Crítica de “La liberazione di Ruggiero dall’isola d’Alcina”: La isla (poco) mágica de Alcina

Crítica de “La liberazione di Ruggiero dall’isola d’Alcina”: La isla (poco) mágica de Alcina

La magia en la ópera siempre ha tenido mucho tirón. En la ciudad más poblada del mundo a principios del XVIII, Londres, un genio como Händel recurría al comodín mágico cuando estaba necesitado de éxitos, desde “Rinaldo” (1711) hasta “Alcina” (1735). Purcell (o su libretista, Nahum Tate) hizo lo propio antes, cambiando dioses por brujas en Dido & Aeneas, que convocaban tormentas y se transformaban en otros seres. Y Vivaldi después en Venecia con “Orlando Furioso” no ahorraba en sortilegios. Se ha de pensar en un teatro donde uno de los principales alicientes eran los efectos especiales, unos efectos que conllevaban una maquinaria habitualmente ruidosa y poco disimulada. Por eso el Orlando de Händel se llena de sinfonías y música de hechizos. Y Morgana hace gala de su poder con una coloratura al alcance de muy pocos. Para poner una textura sobrehumana sobre los hombros de Caronte, Monteverdi en el Orfeo lo hace acompañar de un regal, instrumento con una sonoridad atípica. Hasta las alucinaciones en Lucia de Lammermoor se cantan sobre el sonido indescifrable de la armónica de cristal. Resumiendo: cualquier compositor o compositora hace esfuerzos porque la magia, si está, sea mágica. En el estreno de “La liberazione di Ruggiero dall’isola d’Alcina”, de Francesca Caccini, faltó la magia, la fascinación de lo sobrehumano si se piensa que se habla de un mundo construido sobre las cenizas de Merlín.

La escenografía tuvo algunos aciertos estéticos de relevancia, como el friso inicial hecho de sombras que parecía mirar hacia aquellas cráteras griegas de figuras negras o los juegos de manos de puro teatro negro que acompañaban a los personajes. Pero la magia fue resuelta con más guiño que sentido de la maravilla, y eso hizo que el montaje se resintiera de una especie de oscuridad general.

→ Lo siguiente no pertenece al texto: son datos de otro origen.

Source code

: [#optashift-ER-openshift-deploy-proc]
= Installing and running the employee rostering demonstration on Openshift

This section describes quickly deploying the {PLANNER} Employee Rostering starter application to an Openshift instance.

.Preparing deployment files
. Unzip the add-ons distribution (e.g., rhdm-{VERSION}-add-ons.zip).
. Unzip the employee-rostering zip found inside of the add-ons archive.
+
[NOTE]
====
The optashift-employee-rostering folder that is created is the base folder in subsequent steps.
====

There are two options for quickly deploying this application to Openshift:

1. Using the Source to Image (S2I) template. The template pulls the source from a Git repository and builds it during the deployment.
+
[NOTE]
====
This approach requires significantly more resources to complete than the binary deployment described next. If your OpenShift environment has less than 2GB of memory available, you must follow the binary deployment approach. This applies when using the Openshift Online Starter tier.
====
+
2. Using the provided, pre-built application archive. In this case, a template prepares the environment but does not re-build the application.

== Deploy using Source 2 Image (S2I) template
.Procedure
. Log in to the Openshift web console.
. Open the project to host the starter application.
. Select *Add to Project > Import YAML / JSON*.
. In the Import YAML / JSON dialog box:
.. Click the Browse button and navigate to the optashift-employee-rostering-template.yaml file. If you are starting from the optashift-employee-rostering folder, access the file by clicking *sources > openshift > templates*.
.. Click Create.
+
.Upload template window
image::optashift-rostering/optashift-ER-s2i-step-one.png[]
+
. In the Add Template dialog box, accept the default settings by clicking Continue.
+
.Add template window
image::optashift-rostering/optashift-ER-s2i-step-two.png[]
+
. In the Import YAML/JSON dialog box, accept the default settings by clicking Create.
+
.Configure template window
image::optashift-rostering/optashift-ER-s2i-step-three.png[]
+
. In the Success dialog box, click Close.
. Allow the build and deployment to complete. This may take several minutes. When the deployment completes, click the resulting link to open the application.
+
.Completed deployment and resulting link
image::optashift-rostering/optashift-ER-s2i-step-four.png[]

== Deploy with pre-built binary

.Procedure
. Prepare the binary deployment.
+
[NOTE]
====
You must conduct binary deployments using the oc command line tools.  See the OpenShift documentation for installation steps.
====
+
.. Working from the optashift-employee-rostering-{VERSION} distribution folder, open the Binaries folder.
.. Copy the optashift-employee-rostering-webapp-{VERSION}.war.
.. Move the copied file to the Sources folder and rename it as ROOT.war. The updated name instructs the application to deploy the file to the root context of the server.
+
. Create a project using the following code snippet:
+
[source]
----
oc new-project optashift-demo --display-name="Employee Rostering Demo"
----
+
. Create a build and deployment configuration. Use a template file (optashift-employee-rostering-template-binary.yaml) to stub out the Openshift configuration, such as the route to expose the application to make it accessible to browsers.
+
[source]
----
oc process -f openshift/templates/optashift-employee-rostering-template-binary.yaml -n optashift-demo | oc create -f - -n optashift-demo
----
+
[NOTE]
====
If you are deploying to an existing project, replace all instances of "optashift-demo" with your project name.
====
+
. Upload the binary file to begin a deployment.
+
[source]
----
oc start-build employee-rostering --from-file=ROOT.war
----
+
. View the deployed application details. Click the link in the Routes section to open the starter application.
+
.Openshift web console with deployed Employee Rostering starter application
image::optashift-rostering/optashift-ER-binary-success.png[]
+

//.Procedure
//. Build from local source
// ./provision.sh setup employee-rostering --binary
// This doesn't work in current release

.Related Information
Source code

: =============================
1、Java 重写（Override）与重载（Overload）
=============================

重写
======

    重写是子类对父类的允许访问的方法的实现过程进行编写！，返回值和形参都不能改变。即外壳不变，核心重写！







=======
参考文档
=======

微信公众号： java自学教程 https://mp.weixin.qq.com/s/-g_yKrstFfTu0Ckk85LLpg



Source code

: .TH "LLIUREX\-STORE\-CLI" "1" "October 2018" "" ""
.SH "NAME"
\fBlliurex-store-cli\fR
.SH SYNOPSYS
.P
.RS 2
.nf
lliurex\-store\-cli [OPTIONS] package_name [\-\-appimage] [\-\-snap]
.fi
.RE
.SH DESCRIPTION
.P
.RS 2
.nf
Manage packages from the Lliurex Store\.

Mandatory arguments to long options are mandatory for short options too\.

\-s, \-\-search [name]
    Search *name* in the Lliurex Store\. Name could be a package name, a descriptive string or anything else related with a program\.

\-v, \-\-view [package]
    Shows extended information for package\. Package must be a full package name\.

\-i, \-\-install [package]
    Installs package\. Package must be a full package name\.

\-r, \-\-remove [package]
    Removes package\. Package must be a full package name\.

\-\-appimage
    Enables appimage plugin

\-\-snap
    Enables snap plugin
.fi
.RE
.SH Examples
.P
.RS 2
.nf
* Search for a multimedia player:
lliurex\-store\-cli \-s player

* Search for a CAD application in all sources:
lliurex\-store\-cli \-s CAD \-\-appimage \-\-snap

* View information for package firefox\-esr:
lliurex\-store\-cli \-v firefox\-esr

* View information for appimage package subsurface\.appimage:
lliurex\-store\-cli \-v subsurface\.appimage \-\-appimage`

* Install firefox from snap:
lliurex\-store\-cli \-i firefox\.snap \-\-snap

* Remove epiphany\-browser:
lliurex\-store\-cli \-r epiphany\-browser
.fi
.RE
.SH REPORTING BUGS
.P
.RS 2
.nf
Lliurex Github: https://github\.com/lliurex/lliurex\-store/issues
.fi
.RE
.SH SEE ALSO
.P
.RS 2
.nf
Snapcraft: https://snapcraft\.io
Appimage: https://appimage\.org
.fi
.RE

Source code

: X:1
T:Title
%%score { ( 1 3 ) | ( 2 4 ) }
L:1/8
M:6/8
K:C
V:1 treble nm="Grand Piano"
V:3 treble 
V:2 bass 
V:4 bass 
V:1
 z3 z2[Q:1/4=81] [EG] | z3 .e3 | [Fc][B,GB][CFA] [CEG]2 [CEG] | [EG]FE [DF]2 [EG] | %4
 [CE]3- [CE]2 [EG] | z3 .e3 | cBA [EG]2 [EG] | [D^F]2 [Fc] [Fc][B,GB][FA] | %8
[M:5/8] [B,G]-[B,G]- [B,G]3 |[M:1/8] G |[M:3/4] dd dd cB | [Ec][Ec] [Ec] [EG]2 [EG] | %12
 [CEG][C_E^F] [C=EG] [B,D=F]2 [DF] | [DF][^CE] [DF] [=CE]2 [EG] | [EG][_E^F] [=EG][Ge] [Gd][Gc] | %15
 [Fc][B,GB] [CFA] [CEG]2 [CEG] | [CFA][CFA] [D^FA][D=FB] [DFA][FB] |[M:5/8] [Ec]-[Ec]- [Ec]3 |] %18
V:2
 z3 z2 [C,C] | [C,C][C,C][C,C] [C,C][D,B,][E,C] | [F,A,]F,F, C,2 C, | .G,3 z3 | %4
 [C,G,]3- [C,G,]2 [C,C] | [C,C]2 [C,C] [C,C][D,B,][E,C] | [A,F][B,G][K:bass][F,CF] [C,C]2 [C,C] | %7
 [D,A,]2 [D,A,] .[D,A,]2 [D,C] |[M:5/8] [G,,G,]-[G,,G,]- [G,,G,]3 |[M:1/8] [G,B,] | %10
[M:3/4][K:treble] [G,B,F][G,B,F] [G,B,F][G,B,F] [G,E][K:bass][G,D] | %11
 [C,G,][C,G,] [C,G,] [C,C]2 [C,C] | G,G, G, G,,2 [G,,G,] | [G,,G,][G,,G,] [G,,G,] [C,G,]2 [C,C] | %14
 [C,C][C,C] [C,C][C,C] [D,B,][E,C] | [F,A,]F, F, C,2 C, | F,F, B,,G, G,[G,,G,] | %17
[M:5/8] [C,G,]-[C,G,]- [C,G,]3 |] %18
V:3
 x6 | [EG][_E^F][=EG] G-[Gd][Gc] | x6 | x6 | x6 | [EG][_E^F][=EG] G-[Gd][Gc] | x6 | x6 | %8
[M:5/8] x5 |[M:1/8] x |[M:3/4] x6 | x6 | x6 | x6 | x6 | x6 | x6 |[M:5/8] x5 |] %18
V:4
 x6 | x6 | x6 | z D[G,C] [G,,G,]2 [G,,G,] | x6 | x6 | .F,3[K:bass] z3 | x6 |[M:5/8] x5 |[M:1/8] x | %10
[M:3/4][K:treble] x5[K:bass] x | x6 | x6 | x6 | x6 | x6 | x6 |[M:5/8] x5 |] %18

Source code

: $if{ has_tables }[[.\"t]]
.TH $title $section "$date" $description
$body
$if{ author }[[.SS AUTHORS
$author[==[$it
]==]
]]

La tierra de Alcina es en su formulación original la isla de los prodigios, un vergel mágico que nos habla de centenares de seres encantados que viven atrapados bajo la forma de un árbol, una piedra o un animal. Al contemplar la fertilidad de la isla (tantos amantes embrujados…) uno entiende la edad real de Alcina, su mirada caprichosa sobre el mundo y la profundidad de su herida. Faltó ese retrato de la maga, ese deslumbramiento de la isla y algo de movilidad para los protagonistas. Por el otro lado, los bailarines dibujaron con ingenio las situaciones, la iluminación construyó los espacios y los juegos de telas del suelo provocaron bellos relieves.

En lo vocal destacó la soprano Jone Martínez, con triple encarnación (Sirena / Dama triste / Mensajera) y vocalidad ajustada a cada personaje con un fraseo cuidado. La Melissa de Vivica Genaux se benefició de la propia nasalidad de su voz de mezzosoprano para caracterizar al personaje mágico. Albert Robert como Ruggiero transmitió pureza y cierto grado de inocencia en el canto. Con todo, lo mejor estuvo en la interpretación del foso y en la propia música. Obviamente, hay mucho de otros compositores (Monteverdi, Peri, Cavalieri) en la partitura y no poco de la experiencia como intérpretes de la propia Forma Antiqva, pero el universo sonoro que propone Francesca Caccini para la mítica Alcina, todavía a una década del estallido de la ópera pública en Venecia, es contrastante, virtuoso a ratos, seductor y bien fundado. Quién pudiera conservarse así con cuatrocientos años a sus espaldas.